> [Your instructions]:
Answer these questions from the partner agreement passage:
1. For what must the Partner fully indemnify TransferNTour?
2. What does TransferNTour reserve the right to do with information it learns is incorrect, incomplete, or in violation of the Agreement?
3. Through what does the Partner adjust its rates?

> [Text passage]:
§

2.3. The Partner agrees not to use the Messaging Service to send unsolicited electronic communications to User. The Partner will fully indemnify TransferNTour for any claims of third parties or fines resulting from unlawful or unauthorized use of the Messaging Service by Partner for its own purposes, or even for its business profit (such as arrange directly with Users booking for any of the services provided through the TransferNTour’s Platform).
3. Partner information
3.1. Information provided by the Partner for inclusion on the TransferNTour’s Platform shall include information relating to the Partner service (tour, transfer, cruise, etc.) including pictures, photos and descriptions, details of the rates (including all applicable taxes, levies, surcharges and fees) and availability, (pre)payment, cancellation and no-show policies and other terms and restrictions (the “Partner Information”) and shall comply with formats and standards provided by TransferNTour. The Partner Information shall not contain any telephone numbers or email (including skype) address or social media website/app/platform (including Twitter, Facebook, etc.), with direct references to the Partner or its websites, apps, platform, tools or other devices. TransferNTour reserves the right to edit or exclude any information on becoming aware that it is incorrect or incomplete or in violation of the terms and conditions of this Agreement. The communication and correspondence between the Partner and the Users shall be done through TransferNTour’s Platform.
3.2. The Partner declares and undertakes that the Partner Information shall at all times be true, accurate and not misleading. The Partner is responsible for a correct and up-to-date statement of the Partner Information.
3.3. The prices of the services provided by the Partner must be shown to User inclusive of VAT, sales tax and all such other (national, governmental, state, municipal or local) taxes, fees or levies, the Partner shall adjust the rates through the Extranet.

§

> [Entries supplied]:

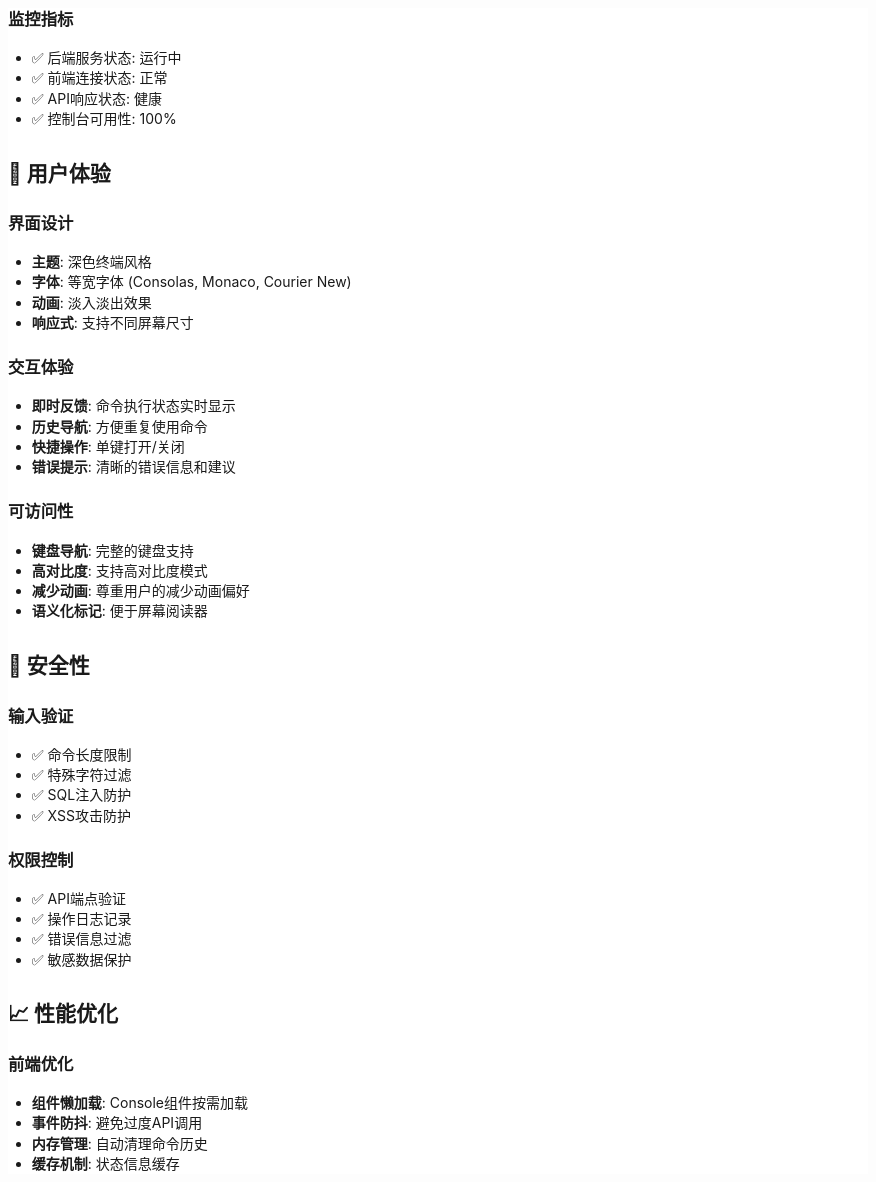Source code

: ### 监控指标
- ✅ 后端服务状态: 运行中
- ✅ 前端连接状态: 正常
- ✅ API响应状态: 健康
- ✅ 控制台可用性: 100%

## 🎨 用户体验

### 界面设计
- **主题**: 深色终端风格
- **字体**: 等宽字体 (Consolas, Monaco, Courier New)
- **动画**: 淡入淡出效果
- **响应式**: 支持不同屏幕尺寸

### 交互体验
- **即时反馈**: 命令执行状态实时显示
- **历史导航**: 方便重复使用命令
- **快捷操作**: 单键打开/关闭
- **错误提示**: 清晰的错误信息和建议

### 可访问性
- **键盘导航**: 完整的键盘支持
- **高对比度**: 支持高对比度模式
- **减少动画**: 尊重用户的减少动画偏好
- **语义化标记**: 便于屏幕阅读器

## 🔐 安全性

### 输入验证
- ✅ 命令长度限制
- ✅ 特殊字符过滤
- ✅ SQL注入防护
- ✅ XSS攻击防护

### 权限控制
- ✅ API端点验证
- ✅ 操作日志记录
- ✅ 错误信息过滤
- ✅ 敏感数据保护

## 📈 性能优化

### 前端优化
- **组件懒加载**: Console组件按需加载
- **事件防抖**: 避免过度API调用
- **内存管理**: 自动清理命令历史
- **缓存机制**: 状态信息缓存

§

> [Response to the task]:
1. For any claims of third parties or fines resulting from unlawful or unauthorized use of the Messaging Service by the Partner.
2. To edit or exclude it.
3. Through the Extranet.